リスクコントロール戦略では、世界中の約50の資産に分散投資している。売買は完全に自動化され、24時間休むことなくリスクをコントロールしながら投資を行う。相場の継続的な上昇局面で利益が狙える戦略だ。

一方のトレンド戦略では、上昇局面だけでなく下落局面でも収益を狙う戦略。トレンドフォローの戦略を用いることで、相場環境に関わらず利益を狙いにいくのだ。

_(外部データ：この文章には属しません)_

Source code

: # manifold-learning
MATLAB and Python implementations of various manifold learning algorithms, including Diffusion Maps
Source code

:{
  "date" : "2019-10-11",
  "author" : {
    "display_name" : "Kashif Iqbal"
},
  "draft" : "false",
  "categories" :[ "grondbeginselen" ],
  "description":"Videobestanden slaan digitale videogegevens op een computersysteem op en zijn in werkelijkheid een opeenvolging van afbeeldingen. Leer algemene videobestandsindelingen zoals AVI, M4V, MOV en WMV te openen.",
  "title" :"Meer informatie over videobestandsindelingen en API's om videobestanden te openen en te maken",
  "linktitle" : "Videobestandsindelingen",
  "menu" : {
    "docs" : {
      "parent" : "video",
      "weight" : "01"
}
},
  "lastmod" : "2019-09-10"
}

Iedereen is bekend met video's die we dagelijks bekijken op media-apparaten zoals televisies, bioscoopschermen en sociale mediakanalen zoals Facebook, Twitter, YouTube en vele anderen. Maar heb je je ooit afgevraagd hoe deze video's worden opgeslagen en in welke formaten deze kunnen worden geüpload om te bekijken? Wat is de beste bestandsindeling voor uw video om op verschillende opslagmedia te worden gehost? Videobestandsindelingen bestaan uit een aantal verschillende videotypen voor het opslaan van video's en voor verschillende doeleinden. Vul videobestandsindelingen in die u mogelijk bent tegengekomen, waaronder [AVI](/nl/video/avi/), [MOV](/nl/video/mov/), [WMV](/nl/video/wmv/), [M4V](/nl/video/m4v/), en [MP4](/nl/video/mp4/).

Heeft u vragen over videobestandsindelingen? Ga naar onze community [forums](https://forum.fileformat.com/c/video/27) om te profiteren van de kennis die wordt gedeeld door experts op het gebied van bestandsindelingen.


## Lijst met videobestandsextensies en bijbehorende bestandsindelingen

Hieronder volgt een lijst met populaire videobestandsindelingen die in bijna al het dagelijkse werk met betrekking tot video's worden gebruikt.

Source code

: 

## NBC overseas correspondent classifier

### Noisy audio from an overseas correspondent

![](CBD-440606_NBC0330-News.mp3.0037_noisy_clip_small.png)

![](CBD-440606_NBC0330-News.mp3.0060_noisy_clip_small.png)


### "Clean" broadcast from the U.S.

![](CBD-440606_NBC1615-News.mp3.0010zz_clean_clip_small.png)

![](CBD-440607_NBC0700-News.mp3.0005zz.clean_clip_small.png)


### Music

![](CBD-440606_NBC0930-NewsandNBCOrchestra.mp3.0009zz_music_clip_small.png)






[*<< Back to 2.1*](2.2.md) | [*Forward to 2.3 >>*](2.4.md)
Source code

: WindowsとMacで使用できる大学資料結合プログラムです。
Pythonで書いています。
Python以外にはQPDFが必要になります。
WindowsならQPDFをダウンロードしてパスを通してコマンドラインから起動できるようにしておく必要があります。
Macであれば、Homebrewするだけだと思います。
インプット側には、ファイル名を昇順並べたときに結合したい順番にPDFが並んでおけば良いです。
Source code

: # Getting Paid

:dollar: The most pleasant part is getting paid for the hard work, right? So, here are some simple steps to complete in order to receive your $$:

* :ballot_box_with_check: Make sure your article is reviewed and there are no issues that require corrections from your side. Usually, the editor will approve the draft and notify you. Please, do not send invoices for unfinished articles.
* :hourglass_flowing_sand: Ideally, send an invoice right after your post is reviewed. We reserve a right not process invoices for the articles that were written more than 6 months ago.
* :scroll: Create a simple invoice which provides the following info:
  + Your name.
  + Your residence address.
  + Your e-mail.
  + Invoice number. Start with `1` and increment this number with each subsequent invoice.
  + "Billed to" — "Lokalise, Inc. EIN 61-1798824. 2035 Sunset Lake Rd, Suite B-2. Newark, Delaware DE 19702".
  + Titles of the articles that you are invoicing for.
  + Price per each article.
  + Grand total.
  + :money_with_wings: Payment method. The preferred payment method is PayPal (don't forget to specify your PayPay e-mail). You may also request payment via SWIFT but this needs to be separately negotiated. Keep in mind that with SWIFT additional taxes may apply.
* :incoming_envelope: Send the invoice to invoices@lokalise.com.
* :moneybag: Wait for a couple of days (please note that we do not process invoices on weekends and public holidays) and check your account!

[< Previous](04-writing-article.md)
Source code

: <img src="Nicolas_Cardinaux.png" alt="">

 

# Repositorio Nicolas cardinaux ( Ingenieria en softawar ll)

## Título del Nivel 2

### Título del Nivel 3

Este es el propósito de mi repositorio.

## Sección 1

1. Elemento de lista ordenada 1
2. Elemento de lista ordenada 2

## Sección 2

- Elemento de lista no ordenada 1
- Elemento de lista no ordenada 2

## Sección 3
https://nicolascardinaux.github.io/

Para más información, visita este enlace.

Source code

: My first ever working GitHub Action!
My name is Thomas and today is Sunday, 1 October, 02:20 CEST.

同ファンドは長期での安定的な収益が評価され、、モーニングスターの「ファンド オブ ザ イヤー2020」で最優秀ファンド賞(オルタナティブ部門)を受賞している。リスクをコントロールしながら、安定的な利益を期待したい人の運用に適したファンドといえるだろう。

全体を見て:3月初旬にシリーズ化した「ダブル・ブレイン」シリーズが人気

3月3日にダブル・ブレインのリスク水準を2倍に高めたダブル・ブレイン(ブル)と、リスクを2分の1に抑えたダブル・ブレイン(マイルド)が新規設定された。ランキングでは、3位にダブル・ブレイン(ブル)、8位にダブル・ブレイン(マイルド)がランクインしている。

ダブル・ブレインは大きな価格の下落がなく、安定したリターンを期待できるファンドとして評価が高い。ただ、過去1年のパフォーマンスは6.9%(2021年2月末時点)となっており、パフォーマンスに物足りなさを感じる人もいるかもしれない。

そんな人はダブル・ブレイン(ブル)を購入すればいいのだ。一方、リスクをさらに抑えたい人はダブル・ブレイン(マイルド)を購入すれば、より安定的なリターンを期待できる。

ダブル・ブレインのシリーズ化が始まったことで、4月も人気が継続するかどうかに注目だ。

ここに注目:上昇・下落局面どちらでも利益を狙える「テトラ・ネクスト」が2位に

2月に販売額ランキング1位だったテトラ・ネクストは2位だった。同ファンドは、ナスダック100指数先物を売買するトレンドフォロー型のファンドだ。ナスダック100指数は、ナスダック市場に上場する時価総額上位100銘柄(金融を除く)の動きを表し、マイクロソフトやアップルなどIT・ハイテク株の動向を示す指数として知られている。

先物取引を利用した投機的な要素が強いファンドなので、銀行の顧客に向いているかどうかは疑問が残る。ただし、先物は売りでも収益が狙えるので、相場の上昇・下落局面どちらでも利益が狙えるというメリットがある。

同ファンドは2月に新規設定され、三井住友DSアセットマネジメントが運用。販売会社は三井住友銀行1社のみだ。系列系運用会社の新規設定ファンドの販売が4月以降も好調かどうかに注目したい。